- Occupation: Surgeon

= William Thornhill (surgeon) =

English surgeon

William Thornhill (fl. 1723–1755) was an English surgeon.

==Biography==
Thornhill was a member of one of the younger branches of the great Dorset family of Thornhull of Woolland, a nephew of Sir James Thornhill. He was educated in Bristol under ‘old Rosewell,’ a noted barber-surgeon of the city. He was elected on 20 May 1737 at the surgeons' hall in the market-place to be the first surgeon to the Bristol Infirmary founded in 1735.

His attendance at the infirmary was so remiss that he more than once fell under the censure of the ‘house visitors,’ and in 1754 he was called upon to resign his office. He refused to do so, and it was not until June 1755 that he retired. His services were, however, recognised by a unanimous vote of the committee.
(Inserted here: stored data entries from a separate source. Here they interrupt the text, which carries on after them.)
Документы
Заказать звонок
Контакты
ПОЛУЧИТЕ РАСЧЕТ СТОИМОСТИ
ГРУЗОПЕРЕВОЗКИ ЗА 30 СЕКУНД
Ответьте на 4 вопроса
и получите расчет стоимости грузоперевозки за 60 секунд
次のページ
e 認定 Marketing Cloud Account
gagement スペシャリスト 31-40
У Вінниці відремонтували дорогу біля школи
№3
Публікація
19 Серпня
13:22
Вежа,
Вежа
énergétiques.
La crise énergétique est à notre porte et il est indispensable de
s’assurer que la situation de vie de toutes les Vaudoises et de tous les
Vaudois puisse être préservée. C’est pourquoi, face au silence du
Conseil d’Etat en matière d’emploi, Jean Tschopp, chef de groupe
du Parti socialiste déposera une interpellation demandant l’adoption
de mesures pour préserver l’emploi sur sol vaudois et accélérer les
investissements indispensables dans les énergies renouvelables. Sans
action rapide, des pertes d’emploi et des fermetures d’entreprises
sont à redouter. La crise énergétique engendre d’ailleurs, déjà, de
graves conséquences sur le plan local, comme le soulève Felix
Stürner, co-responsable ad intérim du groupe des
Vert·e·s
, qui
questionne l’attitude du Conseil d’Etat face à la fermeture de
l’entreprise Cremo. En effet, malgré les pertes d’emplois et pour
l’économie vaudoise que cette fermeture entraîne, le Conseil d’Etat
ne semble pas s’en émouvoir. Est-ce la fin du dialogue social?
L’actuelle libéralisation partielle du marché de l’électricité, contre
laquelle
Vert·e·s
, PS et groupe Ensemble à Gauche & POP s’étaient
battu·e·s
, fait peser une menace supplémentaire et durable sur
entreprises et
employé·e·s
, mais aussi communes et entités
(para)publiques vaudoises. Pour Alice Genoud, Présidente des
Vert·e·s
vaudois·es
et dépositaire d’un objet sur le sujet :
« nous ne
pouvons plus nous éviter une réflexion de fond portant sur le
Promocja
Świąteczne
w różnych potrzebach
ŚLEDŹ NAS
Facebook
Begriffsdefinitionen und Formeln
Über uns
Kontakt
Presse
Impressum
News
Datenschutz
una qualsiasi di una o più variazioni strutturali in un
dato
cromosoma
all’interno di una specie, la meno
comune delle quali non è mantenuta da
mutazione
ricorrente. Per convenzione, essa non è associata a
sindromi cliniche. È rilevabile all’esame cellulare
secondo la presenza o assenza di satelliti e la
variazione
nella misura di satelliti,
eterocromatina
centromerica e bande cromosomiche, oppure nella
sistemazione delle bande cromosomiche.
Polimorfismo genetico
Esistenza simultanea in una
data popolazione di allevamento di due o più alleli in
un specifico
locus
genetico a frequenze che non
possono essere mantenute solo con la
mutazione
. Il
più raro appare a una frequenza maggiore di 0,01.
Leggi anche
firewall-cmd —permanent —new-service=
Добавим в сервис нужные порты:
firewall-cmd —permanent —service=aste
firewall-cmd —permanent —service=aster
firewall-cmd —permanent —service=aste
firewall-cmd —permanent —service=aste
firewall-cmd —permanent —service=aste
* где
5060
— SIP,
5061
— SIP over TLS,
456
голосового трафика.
He left Bristol and practised for a short time at Oxford, but without much success, and he finally retired to Yorkshire, where he died.

He married, in 1730, Catherine (d. 1782), daughter of Richard Thompson, a wine merchant of York, and by her had a daughter Anne, who married in 1749 Nathaniel Wraxall of Mayse Hill, near Bristol, and by him became the mother of Sir Nathaniel William Wraxall, who wrote the ‘Historical Memoirs of my Own Time.’

Thornhill claims notice as one of the earliest English surgeons to adopt and improve the operation of suprapubic lithotomy. The records of his work, published by his colleague, John Middleton, M.D., prove that his experience in the operation and his success were greater than any contemporary English surgeon could show. He performed his first suprapubic operation on a boy privately on 3 February 1722–3. In 1727, when his cases were recorded by Middleton, he had performed like operations thirteen times. He did not confine his attention to this part of his profession, for he was also celebrated as a man-midwife. He was a handsome man, of polished manners, and habitually wore an entire suit of black velvet with an elegant steel-handled rapier.